* **Work required**:
Copy out every line of the records, starting at the one containing "latitude: 44.4133" and going through the last line, both ends included. Omit the pictures from your answer.

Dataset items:
========================================

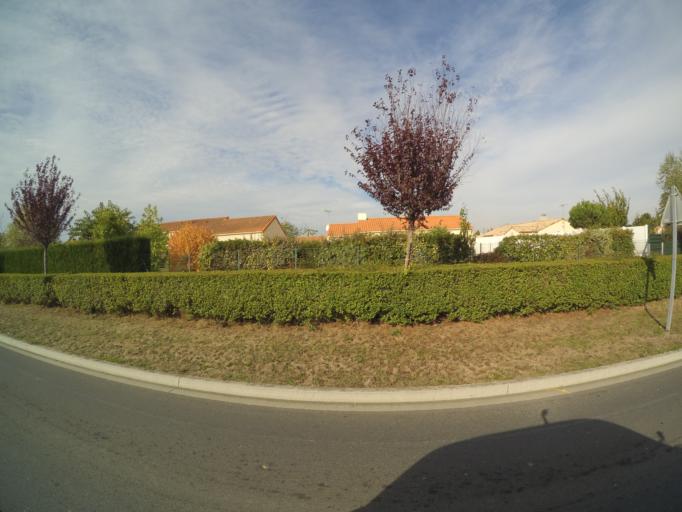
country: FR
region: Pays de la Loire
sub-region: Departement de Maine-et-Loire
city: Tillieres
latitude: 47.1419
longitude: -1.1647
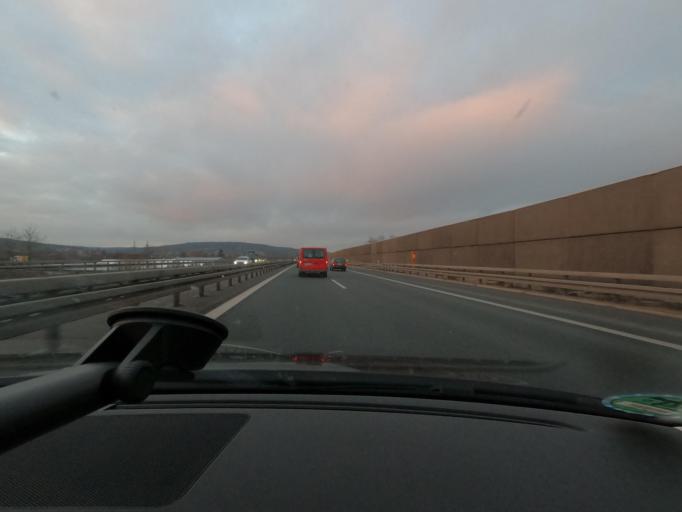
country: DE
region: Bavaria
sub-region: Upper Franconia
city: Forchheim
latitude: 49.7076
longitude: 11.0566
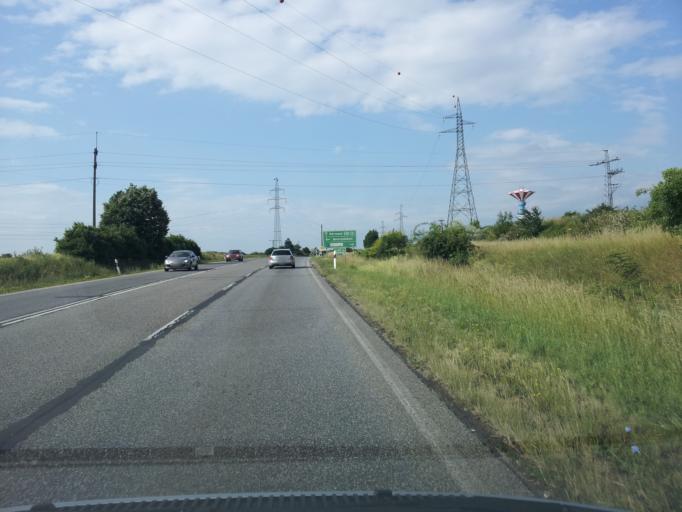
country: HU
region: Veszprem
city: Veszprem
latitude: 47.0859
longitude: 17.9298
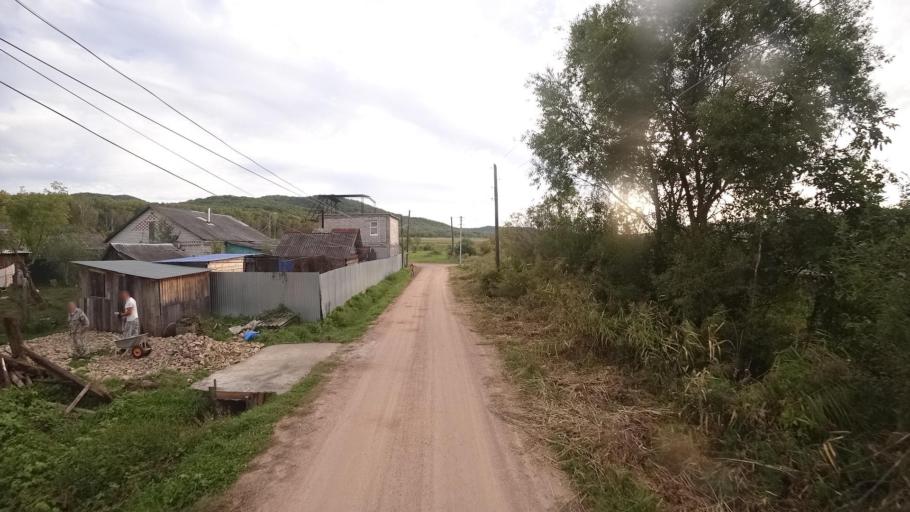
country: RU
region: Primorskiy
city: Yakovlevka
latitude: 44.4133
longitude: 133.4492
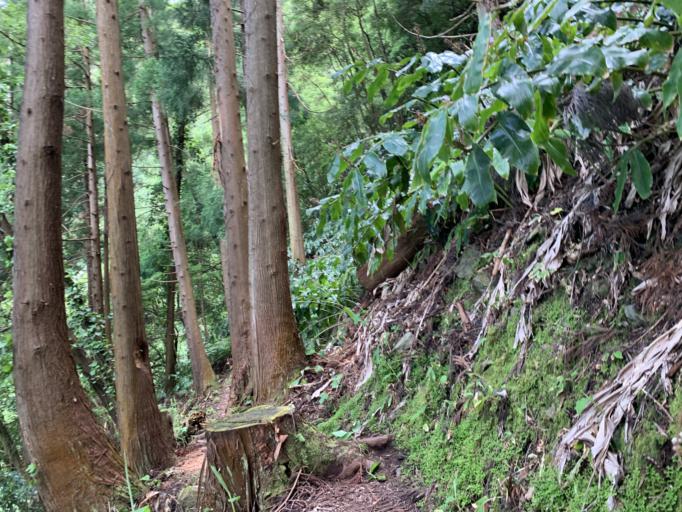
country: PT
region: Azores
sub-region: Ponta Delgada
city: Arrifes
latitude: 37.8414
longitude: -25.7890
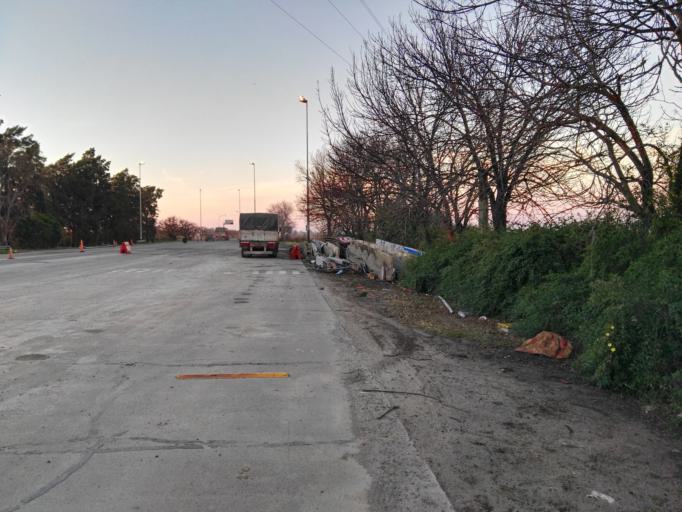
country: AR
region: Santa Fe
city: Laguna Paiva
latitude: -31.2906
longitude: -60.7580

========================================

* **Exercise output**:
latitude: 44.4133
longitude: 133.4492
country: PT
region: Azores
sub-region: Ponta Delgada
city: Arrifes
latitude: 37.8414
longitude: -25.7890
country: AR
region: Santa Fe
city: Laguna Paiva
latitude: -31.2906
longitude: -60.7580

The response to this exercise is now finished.